-- TEXTE DE LA PAGE --
Plus globalement, livreurs et syndicats demandent (depuis longtemps déjà) un changement de statut, d'autoentrepreneurs à salariés. Ce qui permettrait de régulariser les rémunérations des travailleurs Uber Eats (et consorts...) tout en limitant la précarité des conditions d'exercice de ce métier. 

Côté Uber Eats, la direction contredit formellement les chiffres avancés par le syndicat Union-Indépendant en expliquant que "la rémunération moyenne des courses dans les 3 villes où le changement de rémunération a déjà été lancé est restée stable avec une augmentation moyenne du revenu par course de 1,4%". Avec des résultats si différents, reste à savoir quelle a été la méthode de calcul pour les deux partis qui s'opposent sur l'affaire...

Une grève nationale prévue ce week-end

Le géant américain ajoute par ailleurs que "le revenu minimum horaire de 11,75€ issu de l’accord sectoriel signé entre les plateformes de livraison et les organisations syndicales le 20 avril 2023 a été mis en place en octobre 2023 pour tous les coursiers utilisant l’application". 

Après Rouen, Lille et Valence, ce nouveau système de rémunération des livraisons doit être appliqué à toute la France dans les prochains jours. Pour exprimer leur désaccord, la CGT et les travailleurs Uber Eats appellent à la grève tout le week-end. Les quelques livreurs rouennais que nous avons interrogés ce vendredi seront tous grévistes ce week-end.

-- CONSIGNE --
Recopiez, s'il vous plaît, à l'identique tout le passage du texte sur la rémunération des livreurs Uber Eats qui va de « Une grève nationale » jusqu'à « grévistes ce week-end. ».

-- RELEVÉS DE DONNÉES --
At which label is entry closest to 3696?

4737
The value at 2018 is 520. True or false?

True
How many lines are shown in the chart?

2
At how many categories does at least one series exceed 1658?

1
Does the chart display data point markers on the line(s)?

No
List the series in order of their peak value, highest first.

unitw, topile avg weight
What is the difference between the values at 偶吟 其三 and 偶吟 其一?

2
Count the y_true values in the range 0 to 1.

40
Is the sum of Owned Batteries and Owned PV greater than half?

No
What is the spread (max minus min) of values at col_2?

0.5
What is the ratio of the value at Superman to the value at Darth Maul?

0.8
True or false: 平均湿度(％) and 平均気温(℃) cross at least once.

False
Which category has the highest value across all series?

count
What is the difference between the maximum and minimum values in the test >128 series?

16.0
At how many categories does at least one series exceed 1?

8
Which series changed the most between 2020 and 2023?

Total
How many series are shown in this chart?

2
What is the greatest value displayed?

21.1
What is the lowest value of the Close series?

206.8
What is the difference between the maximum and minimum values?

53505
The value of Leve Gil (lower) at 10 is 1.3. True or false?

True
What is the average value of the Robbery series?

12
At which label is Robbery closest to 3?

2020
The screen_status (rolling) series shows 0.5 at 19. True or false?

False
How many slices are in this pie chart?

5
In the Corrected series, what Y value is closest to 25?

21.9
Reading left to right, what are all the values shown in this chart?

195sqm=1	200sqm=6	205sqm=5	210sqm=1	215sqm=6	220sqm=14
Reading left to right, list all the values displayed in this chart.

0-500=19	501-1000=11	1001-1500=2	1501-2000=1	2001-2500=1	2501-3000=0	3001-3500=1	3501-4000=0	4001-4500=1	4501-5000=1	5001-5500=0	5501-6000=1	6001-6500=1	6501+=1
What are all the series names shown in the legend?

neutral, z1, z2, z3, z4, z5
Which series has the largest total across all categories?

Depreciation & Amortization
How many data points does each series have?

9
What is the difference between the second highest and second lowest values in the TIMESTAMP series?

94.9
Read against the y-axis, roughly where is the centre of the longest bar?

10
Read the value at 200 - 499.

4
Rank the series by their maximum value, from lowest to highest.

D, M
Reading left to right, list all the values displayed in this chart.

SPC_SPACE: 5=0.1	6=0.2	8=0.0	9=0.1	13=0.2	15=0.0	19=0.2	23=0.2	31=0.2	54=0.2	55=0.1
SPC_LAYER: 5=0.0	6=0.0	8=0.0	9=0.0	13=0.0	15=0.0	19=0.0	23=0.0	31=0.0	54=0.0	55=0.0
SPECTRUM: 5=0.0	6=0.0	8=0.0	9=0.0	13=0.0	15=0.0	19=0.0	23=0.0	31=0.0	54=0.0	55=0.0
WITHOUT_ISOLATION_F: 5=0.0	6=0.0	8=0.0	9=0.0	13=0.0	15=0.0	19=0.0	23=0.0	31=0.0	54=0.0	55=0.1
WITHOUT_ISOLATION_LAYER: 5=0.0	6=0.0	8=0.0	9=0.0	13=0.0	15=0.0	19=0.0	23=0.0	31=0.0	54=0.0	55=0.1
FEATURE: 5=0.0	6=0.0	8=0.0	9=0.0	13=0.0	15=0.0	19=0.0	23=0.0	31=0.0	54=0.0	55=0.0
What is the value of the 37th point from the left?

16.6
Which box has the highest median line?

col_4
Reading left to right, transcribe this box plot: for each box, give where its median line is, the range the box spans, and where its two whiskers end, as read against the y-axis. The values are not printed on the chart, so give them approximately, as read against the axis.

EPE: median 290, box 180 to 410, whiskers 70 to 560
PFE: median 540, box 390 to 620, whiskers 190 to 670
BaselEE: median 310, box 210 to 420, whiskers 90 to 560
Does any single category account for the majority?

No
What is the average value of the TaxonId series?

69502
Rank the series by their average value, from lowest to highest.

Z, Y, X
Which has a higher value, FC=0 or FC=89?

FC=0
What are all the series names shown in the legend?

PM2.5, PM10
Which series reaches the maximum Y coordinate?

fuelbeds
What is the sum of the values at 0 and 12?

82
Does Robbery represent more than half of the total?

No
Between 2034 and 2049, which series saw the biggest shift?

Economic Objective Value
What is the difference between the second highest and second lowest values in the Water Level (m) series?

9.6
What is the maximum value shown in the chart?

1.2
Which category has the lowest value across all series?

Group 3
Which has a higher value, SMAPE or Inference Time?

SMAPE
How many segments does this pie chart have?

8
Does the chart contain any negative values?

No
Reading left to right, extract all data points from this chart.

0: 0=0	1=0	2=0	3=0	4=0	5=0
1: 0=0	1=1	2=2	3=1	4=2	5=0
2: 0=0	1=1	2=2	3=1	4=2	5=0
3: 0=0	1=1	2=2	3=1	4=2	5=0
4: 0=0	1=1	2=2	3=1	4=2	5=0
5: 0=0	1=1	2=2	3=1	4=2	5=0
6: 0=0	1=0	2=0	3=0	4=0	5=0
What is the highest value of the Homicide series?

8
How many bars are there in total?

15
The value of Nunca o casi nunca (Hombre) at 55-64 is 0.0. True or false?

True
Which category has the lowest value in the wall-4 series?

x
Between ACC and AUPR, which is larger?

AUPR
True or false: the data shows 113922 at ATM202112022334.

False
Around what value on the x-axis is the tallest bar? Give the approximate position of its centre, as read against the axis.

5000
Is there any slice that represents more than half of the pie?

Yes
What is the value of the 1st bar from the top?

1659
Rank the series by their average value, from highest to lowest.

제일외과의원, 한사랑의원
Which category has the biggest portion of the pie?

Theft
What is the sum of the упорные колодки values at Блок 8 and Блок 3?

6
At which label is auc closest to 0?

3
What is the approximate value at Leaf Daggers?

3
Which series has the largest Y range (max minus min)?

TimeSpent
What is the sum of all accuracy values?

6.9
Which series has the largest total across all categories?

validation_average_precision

-- VOICI LE RÉSULTAT --
Une grève nationale prévue ce week-end

Le géant américain ajoute par ailleurs que "le revenu minimum horaire de 11,75€ issu de l’accord sectoriel signé entre les plateformes de livraison et les organisations syndicales le 20 avril 2023 a été mis en place en octobre 2023 pour tous les coursiers utilisant l’application". 

Après Rouen, Lille et Valence, ce nouveau système de rémunération des livraisons doit être appliqué à toute la France dans les prochains jours. Pour exprimer leur désaccord, la CGT et les travailleurs Uber Eats appellent à la grève tout le week-end. Les quelques livreurs rouennais que nous avons interrogés ce vendredi seront tous grévistes ce week-end.